Ein Lächeln huschte über Matthias´ Gesicht, als er seinen Wagen auf dem Parkplatz seiner Eltern zum Stehen brachte, und er stieg aus. Endlich zu Hause, ging es ihm durch den Kopf und er sah sich zufrieden um. Auch wenn er es nicht gerne zugab, er hatte das zweistöckige weiße Herrenhaus seiner Familie mit dem roten Ziegeldach und dem großen Garten vermisst. Ebenso wie die Ruhe, die die Farm verströmte, und die gute Landluft.
Langsam holte er seine Sachen aus dem Kofferraum, während er über die letzten Wochen nachdachte, und ging zum Haus. Die Stadt war hektisch, laut und immer voller Menschen und Autos gewesen. Teilweise hatte es Stunden gedauert, um von einem Ort zu einem anderen zu gelangen. Kein Wunder also, dass er sich jetzt nach etwas Ruhe sehnte. Und er beneidete Sophie nicht darum, dass sie sich diesem Lärm noch ein paar Monate länger aussetzen musste.
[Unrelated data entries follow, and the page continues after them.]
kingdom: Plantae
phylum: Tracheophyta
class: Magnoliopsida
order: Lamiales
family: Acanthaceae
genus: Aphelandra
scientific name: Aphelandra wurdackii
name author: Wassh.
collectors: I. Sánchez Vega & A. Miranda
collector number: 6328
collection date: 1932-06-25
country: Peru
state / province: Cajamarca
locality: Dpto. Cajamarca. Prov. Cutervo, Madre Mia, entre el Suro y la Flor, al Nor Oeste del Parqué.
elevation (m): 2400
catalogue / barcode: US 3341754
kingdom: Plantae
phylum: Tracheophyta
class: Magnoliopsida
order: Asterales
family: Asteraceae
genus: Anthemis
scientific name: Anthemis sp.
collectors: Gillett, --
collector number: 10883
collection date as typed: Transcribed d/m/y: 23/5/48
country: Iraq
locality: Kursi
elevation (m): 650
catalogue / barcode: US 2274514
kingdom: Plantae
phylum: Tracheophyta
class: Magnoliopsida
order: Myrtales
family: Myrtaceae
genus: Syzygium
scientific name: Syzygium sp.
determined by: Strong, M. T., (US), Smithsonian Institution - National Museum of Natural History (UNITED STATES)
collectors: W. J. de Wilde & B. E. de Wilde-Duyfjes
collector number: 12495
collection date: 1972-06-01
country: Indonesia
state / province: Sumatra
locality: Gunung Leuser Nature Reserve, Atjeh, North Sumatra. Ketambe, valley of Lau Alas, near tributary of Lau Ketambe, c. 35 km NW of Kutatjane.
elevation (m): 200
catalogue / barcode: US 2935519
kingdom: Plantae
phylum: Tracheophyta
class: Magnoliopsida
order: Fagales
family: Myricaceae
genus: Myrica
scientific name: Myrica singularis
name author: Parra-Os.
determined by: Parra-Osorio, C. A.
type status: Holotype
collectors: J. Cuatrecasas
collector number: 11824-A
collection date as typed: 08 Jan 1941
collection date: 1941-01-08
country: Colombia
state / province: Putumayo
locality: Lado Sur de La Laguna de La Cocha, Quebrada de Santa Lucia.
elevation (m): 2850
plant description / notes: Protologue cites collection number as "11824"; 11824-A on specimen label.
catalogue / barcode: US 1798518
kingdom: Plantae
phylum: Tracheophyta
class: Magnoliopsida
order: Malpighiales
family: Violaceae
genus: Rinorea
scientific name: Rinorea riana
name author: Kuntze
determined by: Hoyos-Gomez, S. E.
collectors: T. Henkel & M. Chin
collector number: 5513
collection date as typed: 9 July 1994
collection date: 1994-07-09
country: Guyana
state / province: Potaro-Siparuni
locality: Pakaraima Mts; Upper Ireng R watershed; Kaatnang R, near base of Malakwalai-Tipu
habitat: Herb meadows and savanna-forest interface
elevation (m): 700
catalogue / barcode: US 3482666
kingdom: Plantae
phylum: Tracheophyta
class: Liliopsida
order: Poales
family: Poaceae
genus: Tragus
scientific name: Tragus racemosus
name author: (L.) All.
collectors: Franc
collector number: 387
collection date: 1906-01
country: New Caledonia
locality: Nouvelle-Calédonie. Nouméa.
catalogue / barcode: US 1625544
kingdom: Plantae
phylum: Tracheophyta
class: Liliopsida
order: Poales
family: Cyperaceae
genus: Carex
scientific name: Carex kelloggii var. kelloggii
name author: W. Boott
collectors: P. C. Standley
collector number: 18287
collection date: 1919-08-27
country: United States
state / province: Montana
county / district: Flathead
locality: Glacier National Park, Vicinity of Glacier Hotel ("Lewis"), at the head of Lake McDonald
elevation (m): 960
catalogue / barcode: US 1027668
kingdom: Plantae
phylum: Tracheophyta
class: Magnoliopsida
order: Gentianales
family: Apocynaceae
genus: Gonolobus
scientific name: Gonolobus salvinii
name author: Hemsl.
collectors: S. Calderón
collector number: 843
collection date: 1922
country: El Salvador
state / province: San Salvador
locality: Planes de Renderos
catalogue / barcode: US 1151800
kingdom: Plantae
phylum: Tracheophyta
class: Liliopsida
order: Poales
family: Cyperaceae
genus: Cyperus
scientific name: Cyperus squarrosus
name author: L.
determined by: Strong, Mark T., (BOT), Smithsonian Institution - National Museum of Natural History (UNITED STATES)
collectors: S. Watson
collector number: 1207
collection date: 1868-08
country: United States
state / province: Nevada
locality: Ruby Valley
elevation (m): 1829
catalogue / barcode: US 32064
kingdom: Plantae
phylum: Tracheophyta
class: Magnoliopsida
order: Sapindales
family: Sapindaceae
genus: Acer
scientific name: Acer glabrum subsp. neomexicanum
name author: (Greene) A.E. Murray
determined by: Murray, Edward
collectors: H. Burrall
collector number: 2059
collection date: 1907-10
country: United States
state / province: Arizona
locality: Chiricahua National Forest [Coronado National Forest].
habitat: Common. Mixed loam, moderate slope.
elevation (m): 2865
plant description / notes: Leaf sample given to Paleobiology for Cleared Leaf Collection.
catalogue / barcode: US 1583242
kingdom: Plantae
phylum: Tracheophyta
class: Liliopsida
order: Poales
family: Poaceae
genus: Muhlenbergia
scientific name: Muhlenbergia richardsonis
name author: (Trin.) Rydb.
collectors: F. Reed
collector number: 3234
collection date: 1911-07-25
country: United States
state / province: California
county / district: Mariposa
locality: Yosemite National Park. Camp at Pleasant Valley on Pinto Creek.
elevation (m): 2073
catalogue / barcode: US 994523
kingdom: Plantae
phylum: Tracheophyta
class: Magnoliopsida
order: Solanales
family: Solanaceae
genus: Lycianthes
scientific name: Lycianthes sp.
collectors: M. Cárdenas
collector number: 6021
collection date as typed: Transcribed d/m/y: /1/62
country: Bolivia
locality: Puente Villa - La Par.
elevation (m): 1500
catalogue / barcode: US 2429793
Plötzlich fiel Matthias das Versprechen wieder ein, welches er seiner Cousine gemacht hatte, und er hielt mitten in der Bewegung inne. Konsequent hatte er das Angebot in den letzten Wochen verdrängt, um sich nicht den Urlaub zu ruinieren. Doch jetzt konnte er dieses Gespräch nicht mehr länger vor sich herschieben, sondern musste endlich mit Christian sprechen. Schließlich war alles mit seinem Cousin Alexander abgesprochen. Und sogar den Filialleiter Mario Hebbeler hatte man bereits über seine Ankunft informiert.
„Christian wird ganz schön sauer sein“, sagte Matthias leise vor sich hin, während er weiterging, und stöhnte laut auf.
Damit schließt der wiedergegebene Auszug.